### READING TEXT

Chastened, my friend CJ and I stopped giggling. Yes, it was ridiculous to have hiked halfway down the Grand Canyon in  August with just one bottle of water between us, but the time for laughing would come later . . . if we survived.

The night before, our guide JK had said, “We will have plenty of water.” CJ took this to mean we would have plenty of water without her contribution. Wrong.

CJ announced her lack of water when we reached Cedar Ridge , a lovely plateau on the South Kaibob Trail. Here we had been going to sit and rest and enjoy the view (for which no adjectives suffice) before hiking back up the steep, rocky trail. At first JK and I thought CJ was kidding, but quickly realized that was not the case.

That’s when JK turned deadly serious. “Put on your packs, we’ve got to get out NOW, before the heat gets any worse.” This was JK’s worst nightmare, hiking at noon on a summer day with neophytes who didn’t bring water. But there we all were.

I Could Just Fly and Meet You There

Blessedly, the grueling march out has somewhat faded from my memory. I remember being dizzy. I remember my thigh muscles burning. I remember arguing with JK several times — once when I kept trying to take off my hat because I was sweltering, and she scolded me, and once when I was trying to rest, and she wouldn’t let me. “We’ll rest in the shade up ahead, not here. I’m not stopping and I’m not leaving you here.”

The worst was when she tried to make me eat an energy bar. I remember that switchback in the trail vividly, the burning heat on my back, the acrid smell of dry rock mixed with the dank scent of manure from the pack horses we had just passed.

### GIVEN DATA
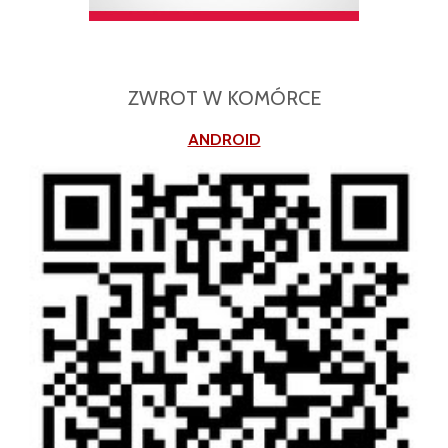
ZWROT W KOMÓRCE
ANDROID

### WHAT THE TASK ASKS
Answer these questions about the Grand Canyon hike account:
1. What did JK tell the group the night before the hike?
2. At which spot did CJ announce that she had no water?
3. What food did JK try to make the writer eat?
The material on this page was taken from a different source than the text.

### RESPONSE AREA
1. JK said, "We will have plenty of water."
2. CJ announced it at Cedar Ridge.
3. JK tried to make the writer eat an energy bar.